AMY GOODMAN: That’s George Farah, the founder and executive director of Open Debates.
For more on the Commission on Presidential Debates, who is excluded from the first presidential debate of 2016, we’re joined by someone who’s been through this before: yes, four-time presidential candidate Ralph Nader, longtime consumer advocate and corporate critic, has a new book out, Breaking Through Power: It’s Easier Than We Think. He is speaking today here in New York.
Ralph, talk about this decision that just came down — no third-party candidates in the first debate. You know this well.
RALPH NADER: Well, corporations are deciding who debates, when they debate, who asks the questions. So, in the primaries, you had major corporations decide who gets on, who doesn’t. They excluded, for example, the former head of the IRS, Mr. Everson, former deputy of immigration service, the only man who had any experience in the federal government, because he didn’t have a super PAC sponsoring him. And you can see what they did with Dennis Kucinich in 2012.
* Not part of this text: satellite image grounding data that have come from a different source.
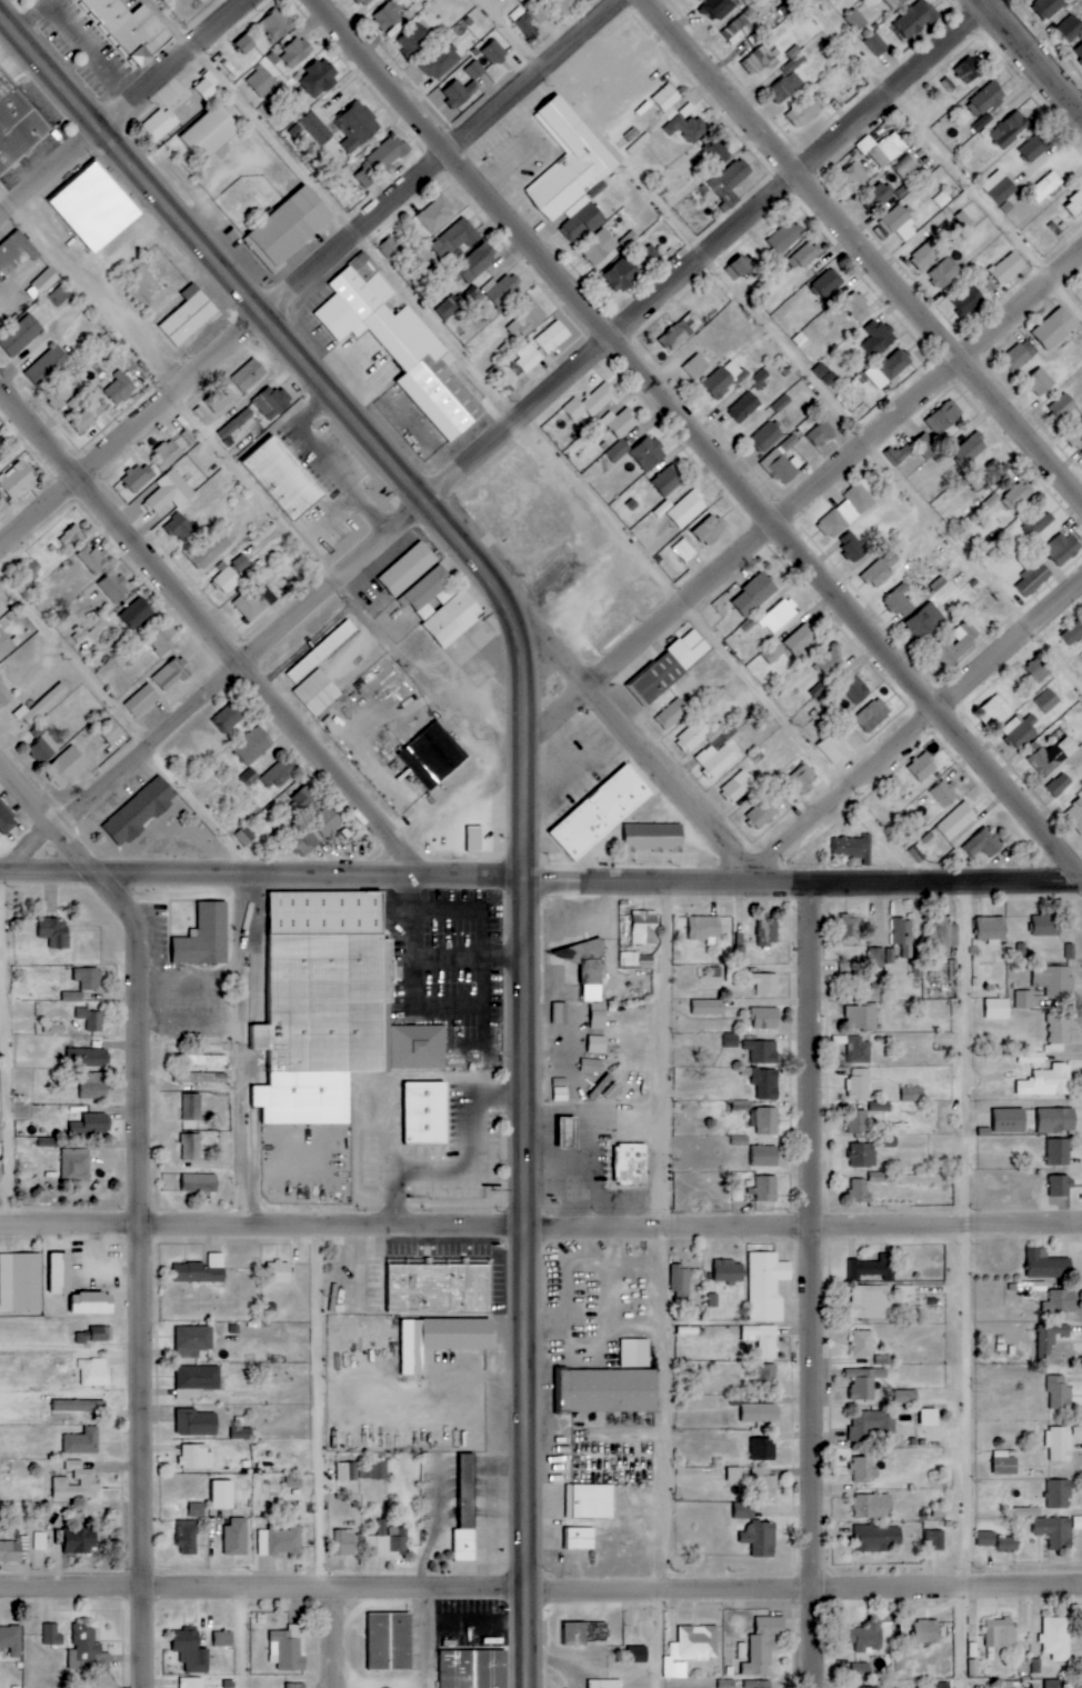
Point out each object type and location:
building: (699, 0)
road: (986, 1)
building: (367, 2)
building: (895, 3)
building: (566, 5)
building: (1048, 8)
building: (717, 9)
building: (539, 12)
building: (388, 16)
building: (914, 19)
building: (856, 21)
building: (524, 22)
building: (277, 25)
building: (740, 27)
building: (130, 28)
building: (1070, 28)
building: (415, 40)
building: (877, 43)
building: (245, 44)
building: (497, 50)
building: (296, 53)
building: (1079, 54)
road: (1031, 58)
building: (760, 59)
building: (441, 61)
building: (474, 70)
building: (968, 70)
building: (320, 77)
building: (261, 81)
building: (786, 83)
building: (206, 85)
building: (459, 92)
building: (986, 99)
building: (666, 101)
road: (129, 110)
building: (804, 112)
building: (983, 122)
building: (17, 124)
building: (159, 125)
building: (357, 127)
building: (314, 128)
building: (687, 128)
building: (1010, 129)
building: (210, 133)
building: (1035, 147)
building: (882, 149)
building: (715, 153)
building: (386, 155)
road: (943, 156)
building: (904, 167)
building: (572, 171)
building: (854, 176)
building: (363, 180)
building: (731, 180)
building: (1047, 186)
building: (1000, 187)
building: (876, 197)
building: (1074, 206)
building: (93, 207)
building: (436, 213)
building: (899, 224)
building: (288, 228)
building: (786, 237)
building: (456, 239)
building: (599, 247)
building: (393, 249)
road: (863, 250)
building: (927, 253)
building: (13, 254)
building: (804, 256)
building: (475, 265)
building: (739, 268)
building: (1007, 268)
building: (946, 274)
building: (621, 276)
road: (314, 277)
building: (45, 281)
building: (827, 284)
building: (504, 292)
building: (59, 295)
building: (967, 300)
building: (857, 306)
building: (449, 307)
building: (186, 316)
building: (525, 320)
building: (1055, 329)
building: (681, 332)
building: (19, 335)
building: (553, 337)
building: (879, 337)
road: (785, 339)
building: (401, 346)
building: (1019, 356)
building: (528, 359)
building: (48, 366)
building: (696, 367)
building: (888, 369)
building: (248, 375)
building: (725, 379)
building: (1040, 383)
building: (120, 389)
building: (58, 396)
building: (217, 401)
building: (272, 403)
building: (589, 403)
building: (782, 403)
building: (745, 407)
building: (1062, 407)
road: (351, 412)
building: (202, 415)
building: (945, 418)
building: (83, 422)
building: (620, 422)
building: (236, 424)
road: (704, 434)
building: (821, 434)
building: (1076, 436)
building: (766, 437)
road: (498, 440)
road: (545, 441)
building: (926, 446)
building: (971, 449)
building: (618, 451)
building: (648, 453)
building: (167, 454)
building: (783, 461)
building: (994, 473)
building: (138, 477)
building: (283, 479)
building: (668, 480)
building: (16, 481)
road: (261, 490)
building: (170, 492)
building: (1017, 497)
road: (810, 500)
building: (690, 507)
building: (664, 509)
building: (849, 509)
building: (709, 531)
building: (73, 536)
building: (200, 543)
building: (852, 547)
building: (1063, 548)
building: (685, 550)
building: (94, 559)
building: (241, 564)
building: (406, 569)
building: (881, 570)
building: (1034, 579)
building: (226, 580)
building: (116, 588)
building: (426, 592)
building: (754, 595)
building: (900, 601)
building: (254, 603)
building: (2, 609)
building: (136, 614)
building: (780, 616)
building: (453, 619)
building: (925, 621)
road: (210, 630)
building: (1073, 634)
building: (802, 640)
building: (160, 644)
building: (5, 645)
building: (955, 647)
building: (319, 652)
building: (773, 653)
building: (829, 664)
building: (671, 667)
building: (1039, 671)
building: (172, 674)
building: (854, 689)
building: (317, 693)
building: (4, 695)
building: (142, 701)
building: (1047, 701)
building: (40, 706)
building: (994, 712)
building: (672, 714)
building: (873, 715)
building: (228, 718)
building: (1021, 730)
building: (111, 732)
road: (916, 735)
building: (695, 736)
building: (253, 746)
road: (644, 749)
building: (43, 750)
building: (431, 755)
building: (1054, 755)
building: (716, 760)
building: (66, 768)
building: (922, 768)
building: (278, 776)
building: (801, 781)
building: (892, 785)
building: (1059, 785)
building: (739, 786)
building: (944, 794)
building: (304, 798)
building: (140, 811)
building: (762, 813)
building: (601, 814)
building: (1075, 816)
building: (6, 820)
building: (957, 821)
building: (327, 822)
building: (245, 836)
building: (654, 838)
building: (474, 839)
building: (304, 841)
building: (984, 843)
building: (853, 848)
road: (239, 856)
road: (264, 876)
road: (805, 884)
building: (1047, 924)
building: (644, 927)
building: (704, 928)
building: (991, 928)
building: (850, 929)
building: (768, 931)
building: (55, 932)
building: (943, 932)
building: (903, 935)
building: (205, 937)
building: (881, 956)
building: (630, 959)
building: (587, 967)
building: (848, 971)
building: (89, 979)
building: (1054, 980)
building: (765, 984)
building: (72, 997)
building: (1024, 999)
building: (323, 1003)
building: (709, 1007)
building: (997, 1008)
building: (560, 1013)
building: (598, 1015)
building: (862, 1017)
building: (765, 1018)
building: (91, 1019)
building: (54, 1028)
building: (1058, 1031)
building: (732, 1040)
building: (595, 1044)
building: (418, 1047)
road: (9, 1048)
building: (859, 1050)
building: (762, 1051)
building: (87, 1057)
building: (1031, 1058)
building: (205, 1060)
building: (591, 1066)
building: (200, 1078)
building: (1047, 1082)
building: (761, 1083)
building: (860, 1084)
building: (93, 1085)
building: (560, 1090)
building: (912, 1094)
building: (741, 1105)
building: (878, 1106)
building: (192, 1107)
building: (424, 1112)
building: (1010, 1120)
building: (1057, 1120)
building: (767, 1121)
building: (857, 1121)
building: (88, 1124)
building: (567, 1133)
building: (740, 1141)
building: (47, 1142)
building: (191, 1147)
building: (1059, 1152)
building: (863, 1155)
building: (763, 1156)
building: (75, 1165)
building: (628, 1165)
building: (1, 1173)
building: (880, 1177)
building: (200, 1183)
building: (1061, 1186)
building: (766, 1188)
building: (860, 1190)
road: (138, 1197)
road: (540, 1228)
road: (526, 1234)
building: (1047, 1265)
building: (873, 1267)
building: (729, 1271)
building: (278, 1272)
building: (60, 1273)
building: (199, 1273)
building: (680, 1281)
building: (20, 1282)
road: (662, 1285)
building: (767, 1286)
road: (818, 1286)
road: (963, 1286)
building: (440, 1288)
building: (1061, 1301)
building: (869, 1302)
building: (92, 1303)
building: (93, 1335)
building: (1051, 1338)
building: (441, 1339)
building: (762, 1340)
building: (193, 1341)
building: (862, 1344)
building: (635, 1353)
building: (94, 1372)
building: (767, 1377)
building: (196, 1381)
building: (865, 1383)
building: (610, 1390)
building: (1059, 1393)
building: (906, 1397)
building: (79, 1406)
road: (327, 1407)
building: (758, 1412)
building: (930, 1417)
building: (197, 1423)
building: (869, 1425)
building: (242, 1434)
building: (82, 1442)
building: (1057, 1443)
building: (763, 1450)
building: (196, 1457)
building: (1003, 1465)
building: (374, 1470)
building: (865, 1470)
building: (346, 1472)
building: (735, 1474)
building: (294, 1481)
building: (76, 1483)
building: (765, 1483)
building: (1057, 1494)
building: (223, 1495)
building: (590, 1502)
building: (873, 1507)
building: (197, 1510)
building: (744, 1510)
building: (467, 1512)
building: (1056, 1532)
building: (236, 1537)
building: (187, 1538)
building: (577, 1538)
building: (879, 1538)
building: (761, 1539)
building: (936, 1539)
building: (986, 1539)
building: (392, 1540)
building: (79, 1541)
building: (280, 1541)
building: (345, 1542)
building: (1008, 1544)
road: (541, 1588)
building: (585, 1633)
building: (925, 1633)
building: (52, 1635)
road: (241, 1637)
road: (335, 1637)
road: (438, 1637)
road: (528, 1637)
building: (999, 1638)
building: (1057, 1638)
building: (223, 1639)
building: (11, 1640)
building: (387, 1641)
building: (861, 1643)
building: (87, 1644)
building: (763, 1645)
building: (289, 1649)
building: (691, 1649)
building: (191, 1651)
building: (638, 1655)
building: (0, 1656)
building: (473, 1669)
building: (191, 1683)
building: (603, 1684)
building: (759, 1684)
building: (1055, 1684)
building: (295, 1685)
building: (941, 1685)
Now we have the Super Bowl of debates, and we have another corporation, which is funded by other corporations, like Anheuser-Busch, Ford Motor Company, AT&T. They have these hospitality suites at the debate location. And this is controlled by the two-party tyranny that doesn’t want any competition, doesn’t want voices that represent majoritarian directions in this country, like living wage, full Medicare for all, crackdown on corporate crime, pulling back on empire, civil liberties advance instead of the PATRIOT Act. All of these are represented by our third parties, which cannot reach tens of millions of people. You see, it’s basically a terminal exclusion, because you can go and speak to the biggest crowds of all — I filled Madison Square Garden, the Boston Garden, the Target Center; I reached less than 2 percent of the people I could have reached had I been on one debate. And the polls, again and again, showed that a majority of the people want more people on that stage. They don’t just want the Republican and Democratic Party going through basically parallel news conferences. They’re not really debates.